Monday, January 19, 2009

My Morning Wooten


One day, I will tell you all my thoughts on Jim Wooten. Like many things in the south, they are filled with darkness and loathing but will probably be proceeded by the phrase "bless his heart". ~griftdrift, 7-5-06

Many years ago, I sat in the Alliance Theater's small studio space attending a performance of a strange little play about incest, molestation and learning to drive. Before the house lights dimmed, I noticed a distinguished looking man sitting in the row just ahead. It was not an event where one would expect to see the conservative voice of the Atlanta Journal.

Bless his heart, Jim Wooten is a complicated man. Complicated is a southern term used when we can't decide if a fellow is the smartest man in the room or the craziest.
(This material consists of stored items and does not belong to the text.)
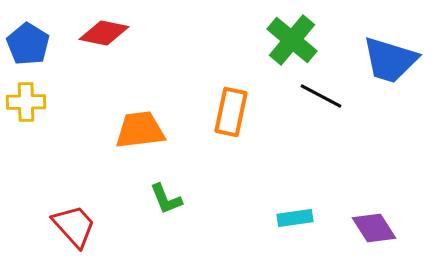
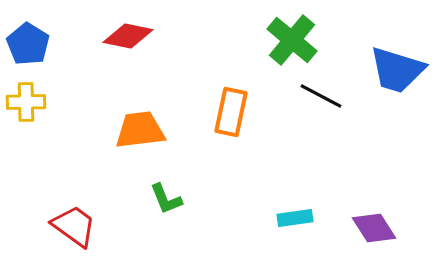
red diamond: moved 24 px right, 3 px down
blue trapezoid: moved 7 px right, 10 px down
red trapezoid: rotated 12 degrees counterclockwise
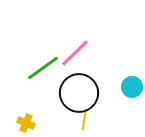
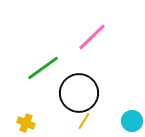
pink line: moved 17 px right, 16 px up
cyan circle: moved 34 px down
yellow line: rotated 24 degrees clockwise
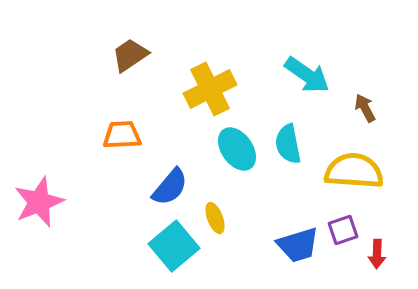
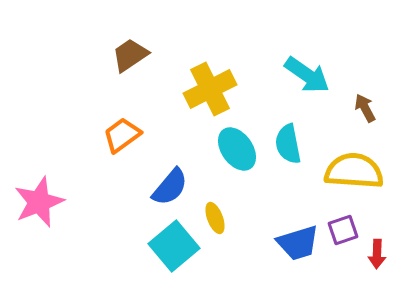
orange trapezoid: rotated 33 degrees counterclockwise
blue trapezoid: moved 2 px up
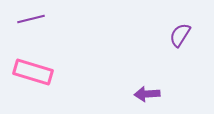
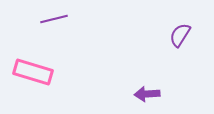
purple line: moved 23 px right
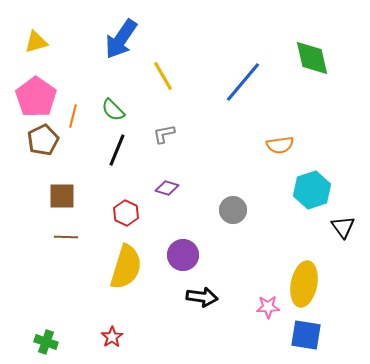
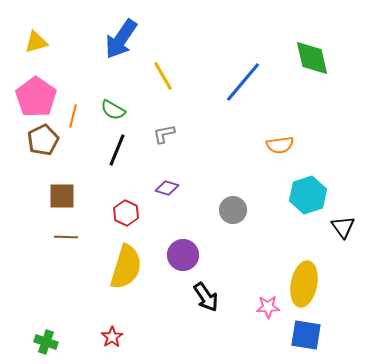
green semicircle: rotated 15 degrees counterclockwise
cyan hexagon: moved 4 px left, 5 px down
black arrow: moved 4 px right; rotated 48 degrees clockwise
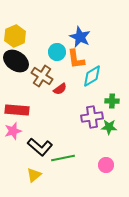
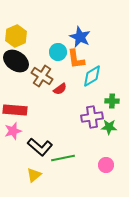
yellow hexagon: moved 1 px right
cyan circle: moved 1 px right
red rectangle: moved 2 px left
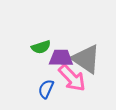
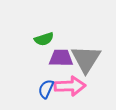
green semicircle: moved 3 px right, 8 px up
gray triangle: rotated 28 degrees clockwise
pink arrow: moved 2 px left, 8 px down; rotated 48 degrees counterclockwise
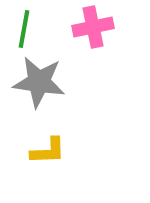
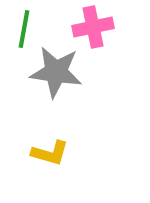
gray star: moved 17 px right, 10 px up
yellow L-shape: moved 2 px right, 2 px down; rotated 18 degrees clockwise
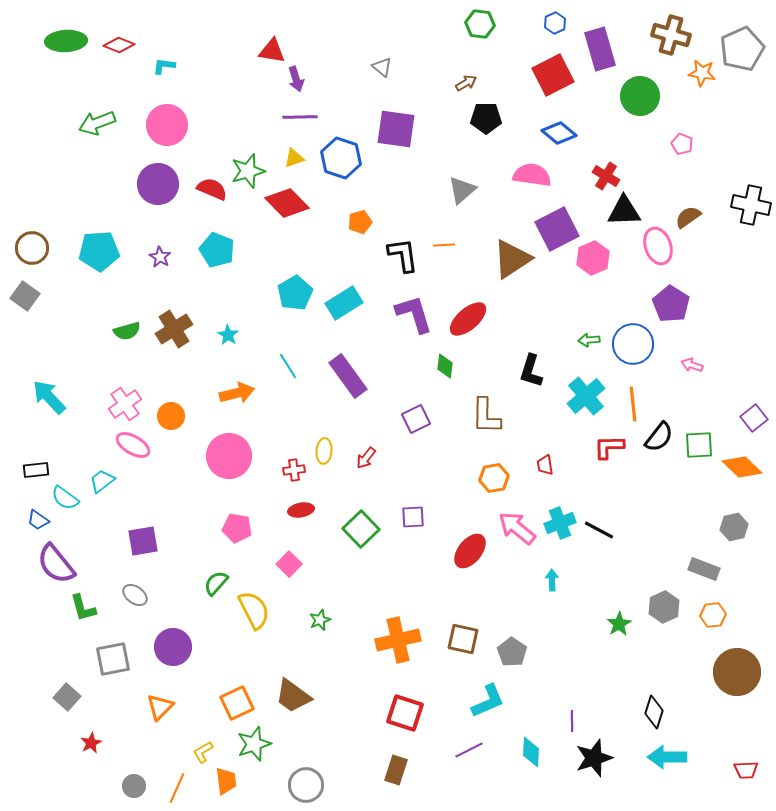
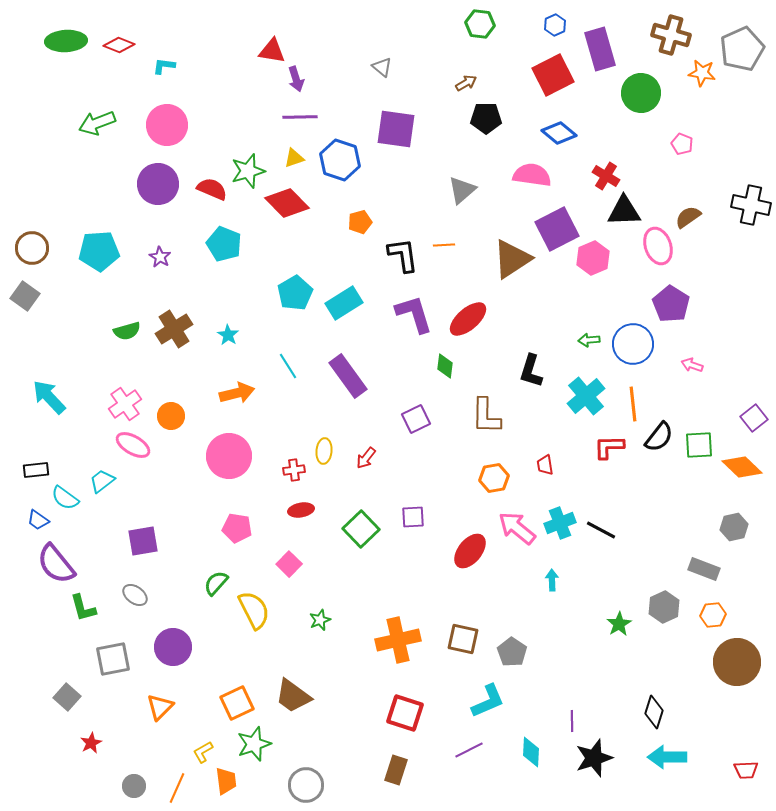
blue hexagon at (555, 23): moved 2 px down
green circle at (640, 96): moved 1 px right, 3 px up
blue hexagon at (341, 158): moved 1 px left, 2 px down
cyan pentagon at (217, 250): moved 7 px right, 6 px up
black line at (599, 530): moved 2 px right
brown circle at (737, 672): moved 10 px up
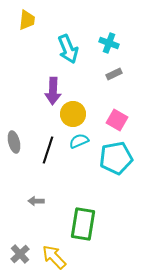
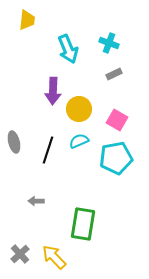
yellow circle: moved 6 px right, 5 px up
In the days before the afternoon Journal was absorbed by its liberal morning counterpart, Jim along with his mentor Durwood McAlister, held the conservative line. Their articles were not only counterpoints to the Cynthia Tuckers and Maureen Downeys but also to the rapidly rising shrill voices of talk radio. Common sense conservative born decades earlier was carried on in those pages.

Despite the desire of conservatism, time moves on and even the staid changes. McAlister retired, the afternoon daily disappeared and Jim moved across the hall.

Whether it was the emergence of the Rovian philosophy of the winner rules absolutely or a need to distinguish completely from the voices of the left or a final unfettering of real personality, Jim also changed.

Although the title remained "Common Sense Conservatism", the content slowly morphed to mirror the screed merchants of the day. Rumor, innuendo and talking points replaced subtlety and serious thought.

Whispers of the old Jim sometimes emerged - usually when speaking of monetary things or the inevitable passage of old friends.

Now he has one foot out the door, but the weekly column will continue and I will continue to give him a poke - mostly because he deserves it but partly because I believe somewhere beneath that shock of white hair still lays the mind that once upon a time laughed appropriately and winced appropriately at actors on a stage speaking of things most dark and twisted.

Perhaps, one day when I am also longer in the tooth, Jim and I can sit on the porch, drink lemonade and natter on about the things two old farm boys natter on about. We might even talk about being complicated.

3 comments:

Andisheh Nouraee said...

My mourning Wooten.

Unknown said...

I choose to believe that he recognizes that he has failed to use his position of privilege to advance the human condition, and so is retreating to the muddy trenches like the rest of us cannon-fodder.

rptrcub said...

I can't wait to see who he's replaced with, and how the conserva-tariat just says that he/she is just a tool for the evil libruhl AJC. Like a right-wing version of Alan Colmes.